Want to know what Africa’s super rich do with their money?

Nigeria-born lawyer Bimpe Nkontchou made a business of finding out. The managing principal of U.K.-based wealth management company W8 Advisory, Nkontchou talked with CNN, sharing what she knows about Africa’s ultra-rich and what they talk about when they talk about spending their millions.

Here’s an excerpt from that interview from CNN.

“More than half of their wealth stays on the continent. Families typically think of home first of all, even buying land — something that, over generations, was always an important asset.

“Real estate acquisition is definitely a popular service … London real estate is an asset class in itself.London is a magnet for Africans and has been for some years. Many Africans have been educated here and England continues to be a destination for first-class international education.

“Philanthropy is a growing area. I do give advice to clients finding a cause that the family can support. A lot of Africans realize there is a big need still for education on the continent and many are exploring giving back in the sector. Any wealthy African with a conscience and some intellect should realize that it’s about time that we step up ourselves and do as much for the continent as foreigners are doing.

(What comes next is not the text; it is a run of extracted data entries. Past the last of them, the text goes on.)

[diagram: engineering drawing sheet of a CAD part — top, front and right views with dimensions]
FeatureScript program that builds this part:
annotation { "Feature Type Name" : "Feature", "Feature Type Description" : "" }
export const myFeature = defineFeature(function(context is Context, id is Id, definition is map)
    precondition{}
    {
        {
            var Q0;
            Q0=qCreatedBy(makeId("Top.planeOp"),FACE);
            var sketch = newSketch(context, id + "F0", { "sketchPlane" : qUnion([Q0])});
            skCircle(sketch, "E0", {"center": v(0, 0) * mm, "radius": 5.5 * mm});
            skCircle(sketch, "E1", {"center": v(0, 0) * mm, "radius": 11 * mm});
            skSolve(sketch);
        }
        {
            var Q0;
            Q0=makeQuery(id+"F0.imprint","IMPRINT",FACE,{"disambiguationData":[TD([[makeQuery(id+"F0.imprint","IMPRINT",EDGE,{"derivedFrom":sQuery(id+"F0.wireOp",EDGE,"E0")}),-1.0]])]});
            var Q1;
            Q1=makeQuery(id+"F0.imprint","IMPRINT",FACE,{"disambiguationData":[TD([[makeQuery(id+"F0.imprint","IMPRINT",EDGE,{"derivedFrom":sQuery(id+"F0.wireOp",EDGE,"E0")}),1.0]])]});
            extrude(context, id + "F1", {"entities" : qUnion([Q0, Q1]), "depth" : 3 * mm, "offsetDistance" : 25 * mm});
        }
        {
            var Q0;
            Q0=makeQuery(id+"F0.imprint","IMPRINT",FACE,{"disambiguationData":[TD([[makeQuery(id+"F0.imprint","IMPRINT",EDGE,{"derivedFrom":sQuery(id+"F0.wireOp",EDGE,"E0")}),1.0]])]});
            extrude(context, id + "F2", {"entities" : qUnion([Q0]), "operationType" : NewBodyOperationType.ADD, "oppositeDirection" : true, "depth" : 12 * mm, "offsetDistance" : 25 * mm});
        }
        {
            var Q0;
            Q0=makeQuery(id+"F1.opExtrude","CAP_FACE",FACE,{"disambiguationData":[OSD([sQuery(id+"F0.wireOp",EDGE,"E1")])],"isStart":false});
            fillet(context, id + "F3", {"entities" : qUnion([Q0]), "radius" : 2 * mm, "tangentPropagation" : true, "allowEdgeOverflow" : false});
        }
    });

 “More and more wealthy Africans are also realizing that in collecting African art they can hold on to part of their heritage, as well as patronize growing artists. We need to retain our heritage and the best way to do that is to try and make sure that the best African art — modern, contemporary and even old — is kept in the hands of Africans.”

What is the main challenge when it comes to helping the ultra-rich?

“The offspring of wealth creators grow up in a very comfortable and cosseted environment, and perhaps might lose that drive, the hunger that created the wealth in the first place. It’s challenging for families to create an entrepreneurial spirit within them.

“The next generation can work in any country, live anywhere, and sometimes because some of these children have spent so long in the U.K. or the U.S. …they lose that contact — there’s quite a bit of nurturing to be done in ensuring that children feel some responsibility, not necessarily to work for the family business, but to contribute.”